Wir Wolfsburger Pneumologen bezweifeln sehr, dass ein kleines Krankenhaus (72 Betten und ca. 150 Mitarbeiter) in so kurzer Frist betriebswirtschaftlich überhaupt in der Lage sein kann, bei radikaler Umbesetzung aller ärztlichen Ebenen, eine leichte wirtschaftliche Schieflage auszugleichen. Es war wohl eher wahrscheinlich, dass im ersten Jahr nach solchen Strukturänderungen ein größerer wirtschaftlicher Verlust eingefahren werden würde! Etwas mehr Geduld als 12 Monate hätte man bei ehrlichem Sanierungswillen des Hauses wohl aufbringen müssen. Die Entscheidung zu einer radikalen Schließung hat jetzt eine reale Versorgungslücke auf dem Fachgebiet der stationären Pneumologie gerissen, die das Städtische Klinikum Braunschweig und die Niedergelassenen Kollegen nicht ohne Probleme werden schließen können. Wir hoffen deshalb, dass sich die Verantwortlichen im Klinikum, der Stadt Braunschweig und im Land Niedersachsen der Lösung dieses Problems intensiv und unorthodox, vielleicht sogar kurzfristig widmen werden!
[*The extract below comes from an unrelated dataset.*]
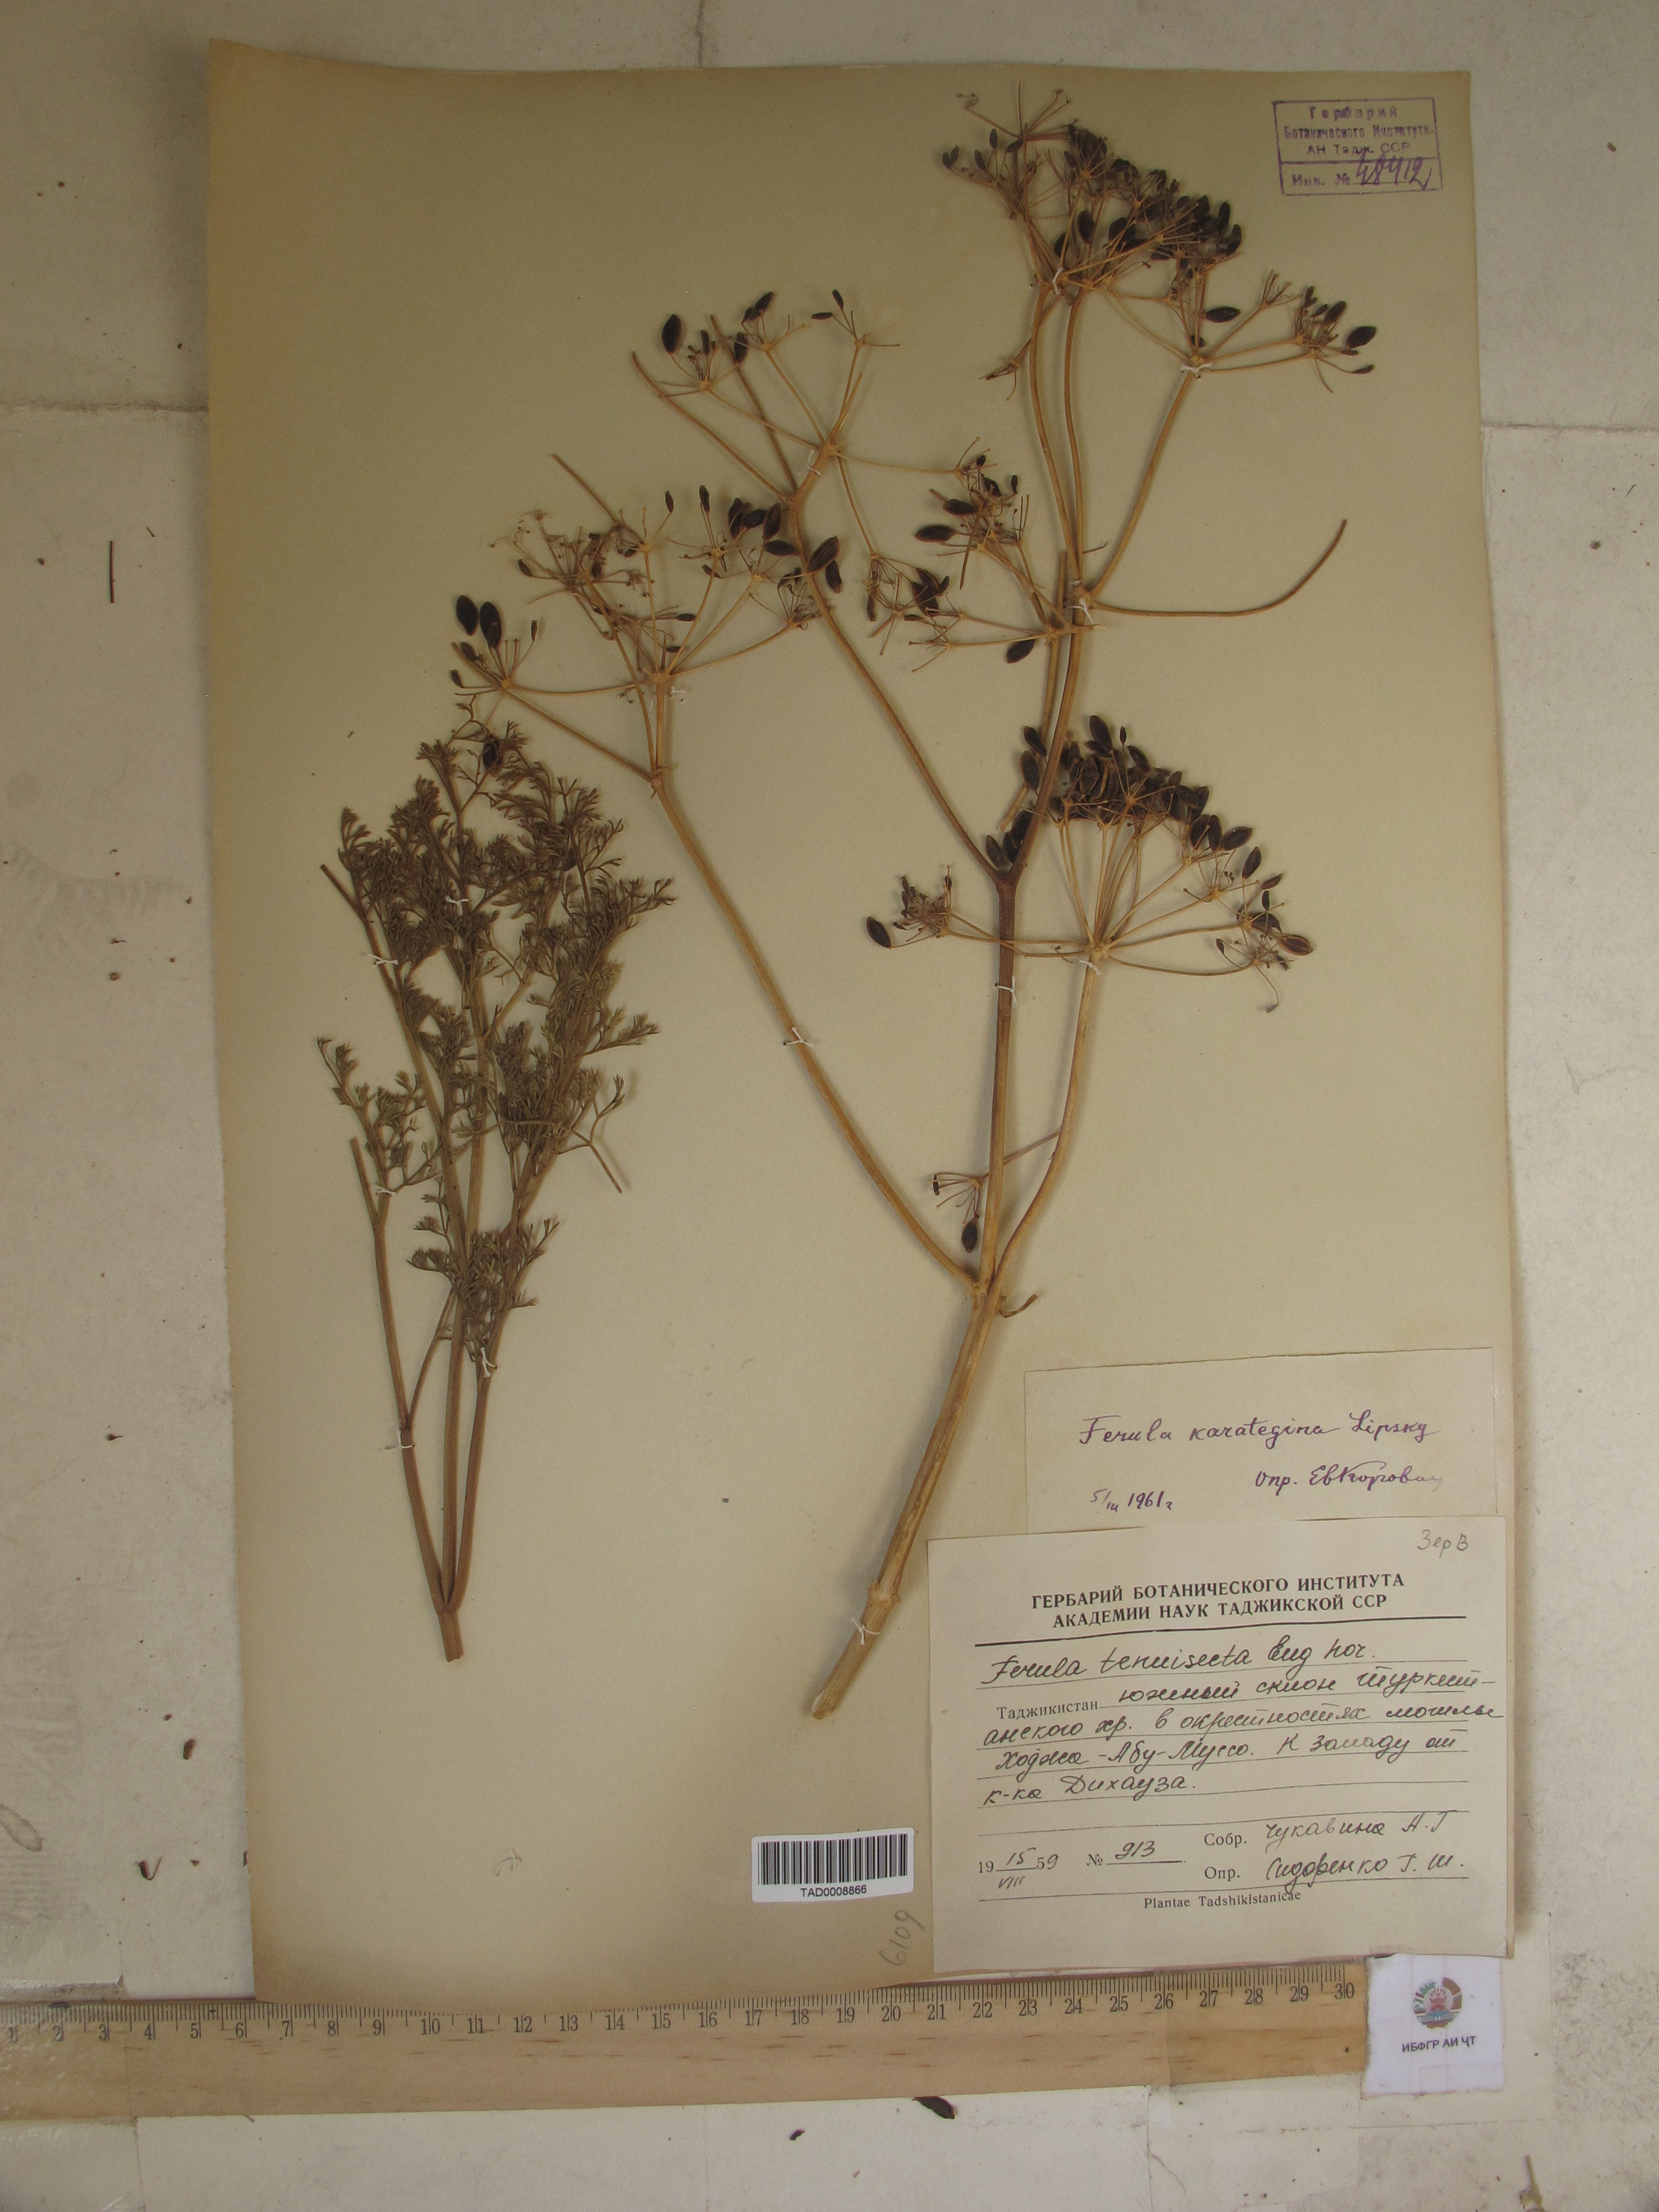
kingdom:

Das Maß der Verletzung und Demotivierung ärztlicher Kollegen und aller anderen Beschäftigten ist wohl kaum hinnehmbar: Nachdem man noch vor wenigen Wochen in der Braunschweiger Zeitung die Eröffnung des „Hauses der Lunge“ im bis dato „Pneumologischen Niemandsland Braunschweig“ (Prof. Dr. Welte, MHH) zelebrierte, wirft man jetzt alles Personal und auch die hochmotivierten Kollegen mit Frau Dr. U. Sommerwerck an der Spitze, noch vor Weihnachten auf die Straße. Noch einmal: Wir hatten bis gerade eben eine angemessene und gut funktionierende Pneumologische Krankenhaus-Versorgung in Braunschweig, gerade durch das über 2 Jahrzehnten gut funktionierende St. Vinzenz Krankenhaus. Das „Pneumologische Niemandsland Braunschweig“ wird ab Weihnachten 2016 Realität, denn dann ist endgültig der letzte Patient entlassen! Welches strategisch-politische Kalkül der Kongregation der Barmherzigen Schwestern steckt wohl hinter all den Veränderungen: Abberufung, Austausch, „Haus der Lunge“, „Aus der Lunge“ innerhalb von weniger als einem Jahr? Wir sollten darauf achten, dass die 60 beim Land beantragten Pneumologie-Betten nicht plötzlich wunderbarerweise im Hildesheimer St. Bernward-Krankenhaus auftauchen. In dieser Stadt besteht dank der Vinzentinerinnen bereits jetzt eine massive Überversorgung hinsichtlich pneumologischer Betten (je 2 Pneumologische und Thoraxchirurgische Krankenhausabteilungen, 2 PET-CT, 2 Strahlentherapien, für 100.000 Einwohner)! Wir wünschen allen Verantwortlichen für diesen unverständlichen sozialen und medizinischen Kahlschlag, vor allem aber der Kongregation der barmherzigen Schwestern ein gesegnetes Weihnachtsfest.